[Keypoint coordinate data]
= = =

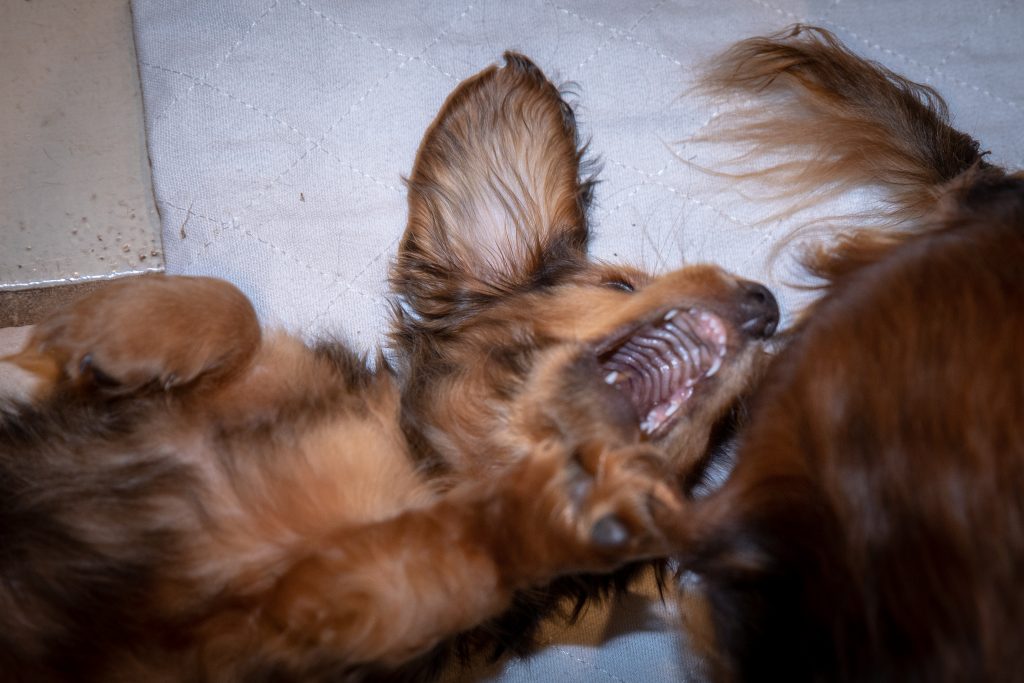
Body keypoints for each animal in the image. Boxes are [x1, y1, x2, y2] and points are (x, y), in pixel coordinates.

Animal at [0, 52, 778, 679]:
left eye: (724, 430)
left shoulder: (306, 622)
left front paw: (554, 515)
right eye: (620, 284)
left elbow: (455, 558)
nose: (768, 305)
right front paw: (112, 327)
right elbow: (237, 309)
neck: (426, 470)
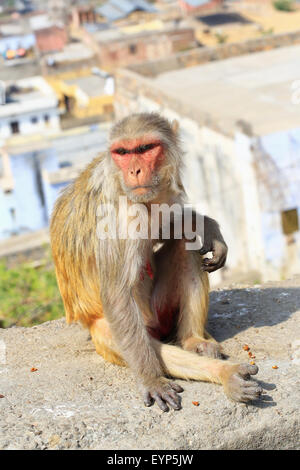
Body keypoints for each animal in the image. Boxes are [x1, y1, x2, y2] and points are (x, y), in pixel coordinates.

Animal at [51, 114, 262, 412]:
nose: (135, 171)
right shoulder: (119, 217)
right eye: (123, 152)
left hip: (162, 309)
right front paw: (151, 380)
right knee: (152, 347)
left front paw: (206, 225)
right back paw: (224, 374)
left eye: (146, 148)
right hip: (108, 334)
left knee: (186, 246)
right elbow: (117, 295)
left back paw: (194, 340)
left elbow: (168, 225)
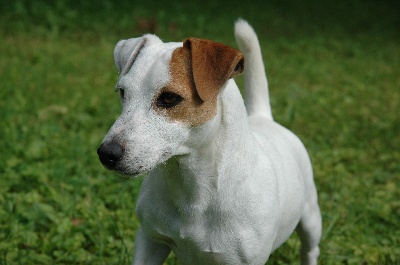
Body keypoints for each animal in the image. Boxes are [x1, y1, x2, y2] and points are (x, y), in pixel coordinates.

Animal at [97, 19, 322, 264]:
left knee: (310, 249)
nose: (106, 153)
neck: (192, 189)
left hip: (311, 218)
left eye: (169, 98)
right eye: (123, 92)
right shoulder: (150, 240)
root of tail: (263, 117)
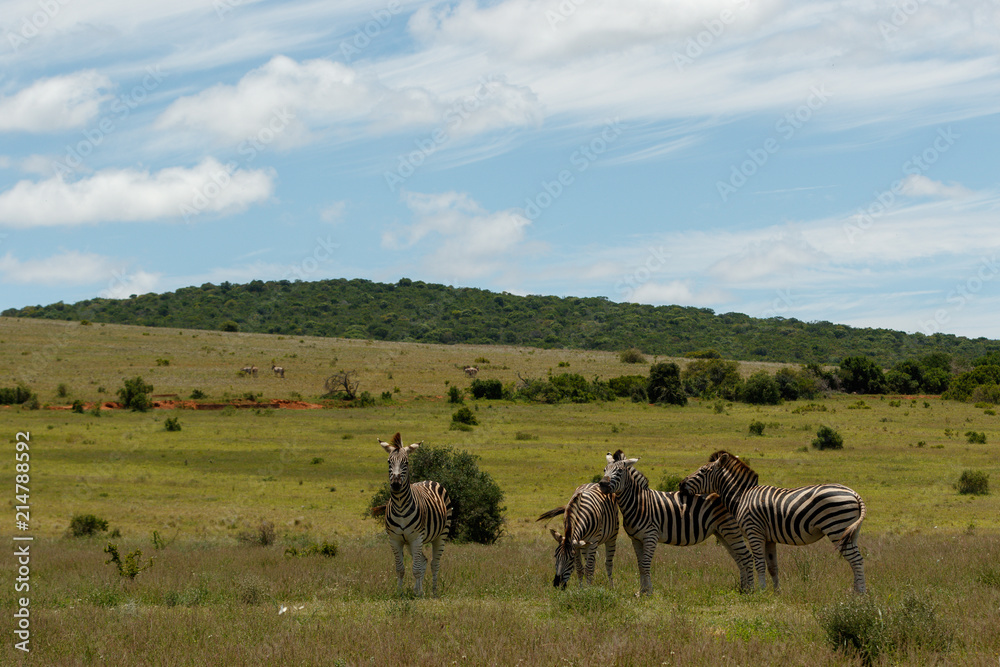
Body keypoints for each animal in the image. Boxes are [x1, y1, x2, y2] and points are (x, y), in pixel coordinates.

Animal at [378, 433, 453, 597]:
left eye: (406, 462)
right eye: (389, 462)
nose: (396, 485)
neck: (400, 505)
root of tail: (429, 480)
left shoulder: (417, 538)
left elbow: (416, 569)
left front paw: (418, 595)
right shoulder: (395, 539)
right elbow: (400, 569)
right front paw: (400, 593)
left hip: (441, 534)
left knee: (434, 563)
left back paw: (433, 592)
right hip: (409, 542)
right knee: (424, 560)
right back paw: (419, 590)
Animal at [599, 450, 754, 595]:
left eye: (619, 471)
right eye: (604, 470)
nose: (602, 484)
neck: (639, 503)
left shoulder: (651, 536)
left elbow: (645, 564)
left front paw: (648, 592)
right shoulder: (636, 539)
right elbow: (640, 565)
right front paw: (641, 591)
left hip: (731, 529)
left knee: (746, 556)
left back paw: (750, 591)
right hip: (722, 532)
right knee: (738, 557)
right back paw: (743, 588)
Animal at [679, 450, 867, 593]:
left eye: (702, 471)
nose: (680, 484)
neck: (742, 496)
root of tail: (854, 493)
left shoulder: (754, 532)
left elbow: (760, 564)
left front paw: (761, 592)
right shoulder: (769, 538)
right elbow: (772, 566)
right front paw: (776, 593)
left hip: (836, 527)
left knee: (856, 560)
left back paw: (860, 595)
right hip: (850, 532)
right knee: (855, 560)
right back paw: (855, 592)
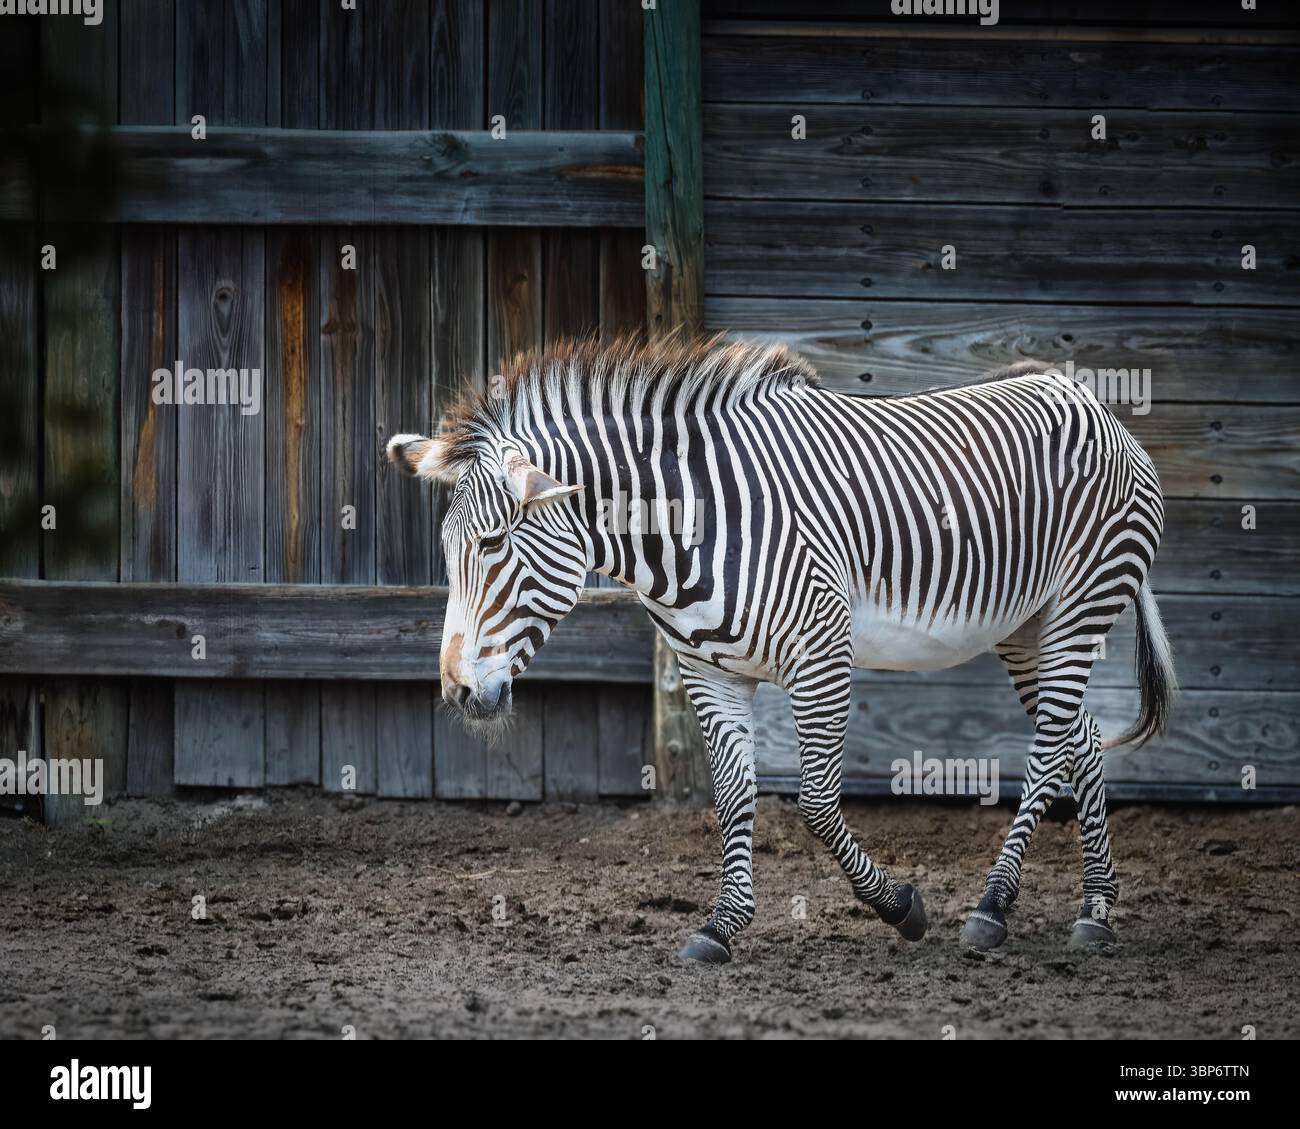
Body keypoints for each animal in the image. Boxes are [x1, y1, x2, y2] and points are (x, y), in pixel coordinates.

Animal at [387, 335, 1175, 962]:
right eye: (448, 548)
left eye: (493, 543)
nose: (457, 689)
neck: (691, 528)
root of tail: (1082, 394)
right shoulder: (708, 672)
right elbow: (734, 796)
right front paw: (721, 925)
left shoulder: (822, 655)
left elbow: (818, 803)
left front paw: (901, 907)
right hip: (1026, 626)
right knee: (1080, 739)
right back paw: (1095, 911)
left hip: (1080, 602)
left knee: (1049, 749)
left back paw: (992, 908)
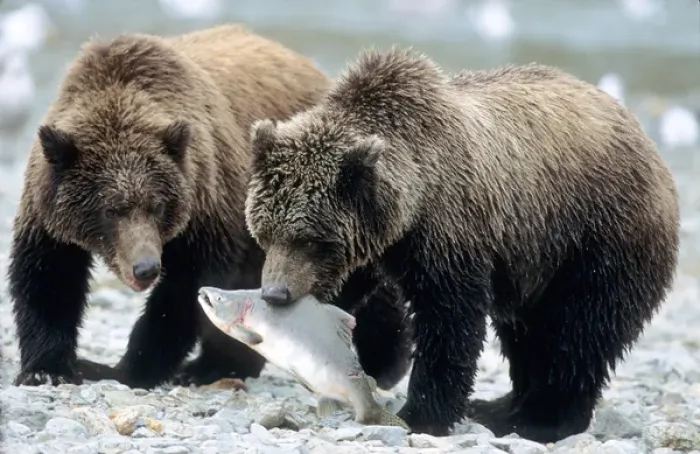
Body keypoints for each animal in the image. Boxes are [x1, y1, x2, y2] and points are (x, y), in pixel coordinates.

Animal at [8, 25, 412, 391]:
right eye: (111, 209)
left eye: (156, 205)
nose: (145, 267)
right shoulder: (48, 212)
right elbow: (49, 279)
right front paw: (48, 368)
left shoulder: (207, 202)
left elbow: (184, 290)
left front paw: (130, 367)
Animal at [243, 47, 681, 442]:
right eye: (264, 231)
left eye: (310, 240)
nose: (276, 293)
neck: (409, 206)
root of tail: (648, 144)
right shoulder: (374, 247)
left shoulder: (451, 231)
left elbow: (449, 321)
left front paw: (422, 414)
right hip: (537, 264)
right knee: (526, 334)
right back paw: (503, 406)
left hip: (596, 238)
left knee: (579, 334)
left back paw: (541, 419)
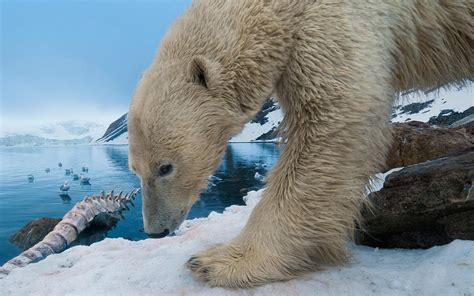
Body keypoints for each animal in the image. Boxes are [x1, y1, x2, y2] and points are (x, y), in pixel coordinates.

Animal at [127, 0, 474, 288]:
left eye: (165, 167)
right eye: (135, 170)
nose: (155, 230)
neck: (280, 7)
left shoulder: (337, 18)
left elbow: (333, 118)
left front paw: (219, 262)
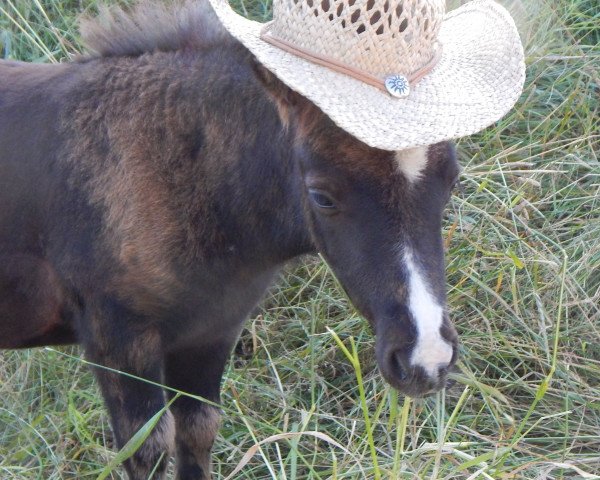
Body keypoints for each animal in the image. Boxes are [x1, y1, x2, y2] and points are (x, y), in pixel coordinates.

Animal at [0, 1, 460, 478]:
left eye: (452, 179)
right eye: (322, 195)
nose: (426, 359)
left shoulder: (211, 333)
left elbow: (198, 430)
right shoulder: (117, 339)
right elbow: (146, 449)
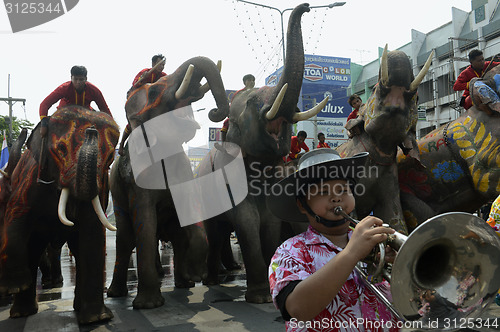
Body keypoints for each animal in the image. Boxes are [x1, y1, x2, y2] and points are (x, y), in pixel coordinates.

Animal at [0, 106, 118, 324]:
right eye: (61, 149)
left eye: (109, 160)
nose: (91, 131)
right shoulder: (29, 181)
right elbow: (17, 215)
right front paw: (12, 286)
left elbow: (92, 231)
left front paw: (97, 319)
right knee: (34, 250)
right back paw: (22, 312)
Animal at [108, 56, 229, 308]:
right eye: (154, 92)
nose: (215, 112)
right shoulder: (137, 179)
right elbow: (145, 221)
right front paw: (149, 305)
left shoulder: (183, 172)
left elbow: (191, 212)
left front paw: (197, 274)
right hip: (116, 191)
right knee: (125, 237)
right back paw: (115, 294)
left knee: (176, 236)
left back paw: (185, 284)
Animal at [197, 3, 330, 304]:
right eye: (253, 103)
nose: (305, 6)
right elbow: (247, 220)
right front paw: (258, 297)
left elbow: (270, 220)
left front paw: (269, 293)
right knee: (214, 231)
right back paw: (211, 281)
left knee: (222, 231)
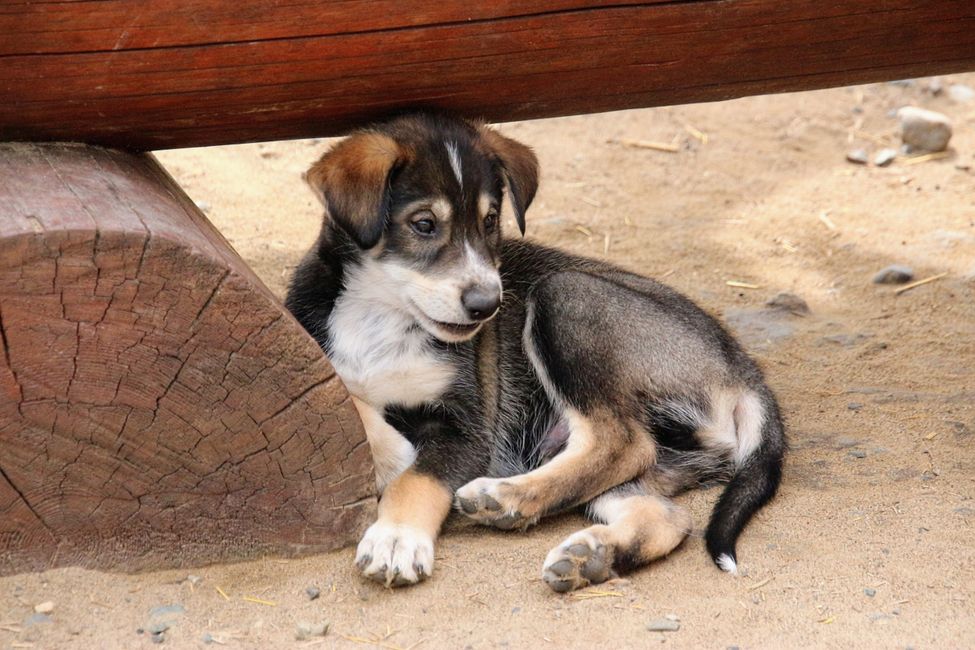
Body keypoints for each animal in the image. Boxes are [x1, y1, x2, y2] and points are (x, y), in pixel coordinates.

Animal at [284, 114, 784, 588]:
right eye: (423, 224)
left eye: (490, 221)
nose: (488, 305)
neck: (381, 315)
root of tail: (743, 369)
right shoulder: (311, 356)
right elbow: (349, 400)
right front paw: (393, 456)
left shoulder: (468, 428)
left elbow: (418, 478)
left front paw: (396, 539)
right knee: (666, 514)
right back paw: (592, 556)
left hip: (565, 296)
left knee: (622, 442)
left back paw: (505, 498)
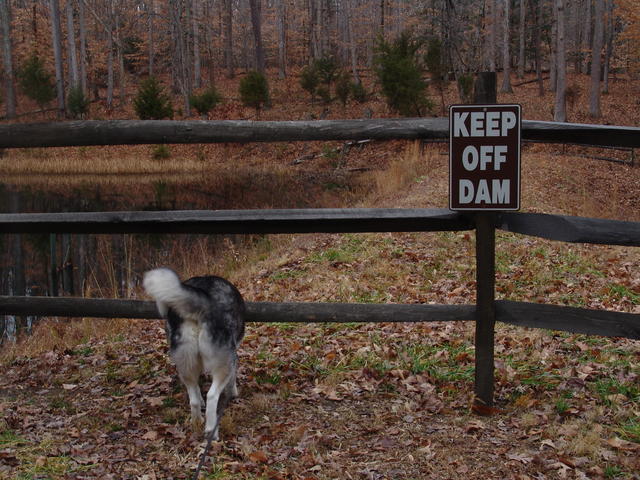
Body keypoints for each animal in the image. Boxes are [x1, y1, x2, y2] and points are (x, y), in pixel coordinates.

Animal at [142, 268, 245, 440]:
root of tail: (205, 303)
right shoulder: (233, 358)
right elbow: (232, 381)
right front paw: (233, 394)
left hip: (184, 363)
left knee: (194, 399)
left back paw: (196, 421)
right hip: (223, 363)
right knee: (212, 396)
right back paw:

= = =

Your objective: Within the data above, repeat exactly the lines from the one bearing "left eye: (165, 167)" through the one bearing "right back paw: (592, 556)". Include no pictures and nothing else.

Written solution:
left eye: (165, 167)
right eye: (135, 170)
nose: (155, 230)
neck: (280, 7)
left shoulder: (337, 18)
left elbow: (333, 118)
left front paw: (219, 262)
Body keypoints for each animal in the image. Boxes are [x1, y1, x2, y2] and points are (x, y), in pixel coordinates.

Animal at [0, 1, 460, 478]:
left eye: (452, 179)
right eye: (322, 195)
nose: (426, 359)
left shoulder: (211, 333)
left elbow: (198, 430)
right shoulder: (117, 339)
right elbow: (146, 449)
Body keypoints for each animal in the image. Boxes are [x1, y1, x2, y2] and points are (x, y), in pixel coordinates.

Animal at [0, 106, 118, 324]:
right eye: (61, 149)
left eye: (109, 160)
nose: (91, 131)
right shoulder: (29, 181)
right elbow: (17, 215)
right front paw: (12, 286)
left elbow: (92, 231)
left front paw: (97, 319)
right knee: (34, 250)
right back paw: (22, 312)
Animal at [108, 56, 229, 308]:
right eye: (154, 92)
nose: (215, 112)
right shoulder: (137, 179)
right elbow: (145, 221)
right front paw: (149, 305)
left shoulder: (183, 172)
left elbow: (191, 212)
left front paw: (197, 274)
right hip: (116, 191)
right knee: (125, 237)
right back paw: (115, 294)
left knee: (176, 236)
left back paw: (185, 284)
Animal at [197, 3, 330, 304]:
right eye: (253, 103)
nose: (305, 6)
right elbow: (247, 220)
right front paw: (258, 297)
left elbow: (270, 220)
left front paw: (269, 293)
right knee: (214, 231)
right back paw: (211, 281)
left knee: (222, 231)
Body keypoints for each animal in the image. Boxes are [x1, y1, x2, y2] and points are (x, y), in pixel coordinates.

Animal at [284, 114, 784, 588]:
right eye: (423, 224)
left eye: (490, 221)
nose: (488, 305)
neck: (381, 315)
root of tail: (743, 369)
right shoulder: (311, 356)
right elbow: (349, 400)
right front paw: (393, 456)
left shoulder: (468, 428)
left elbow: (418, 478)
left front paw: (396, 539)
right knee: (666, 514)
right back paw: (592, 556)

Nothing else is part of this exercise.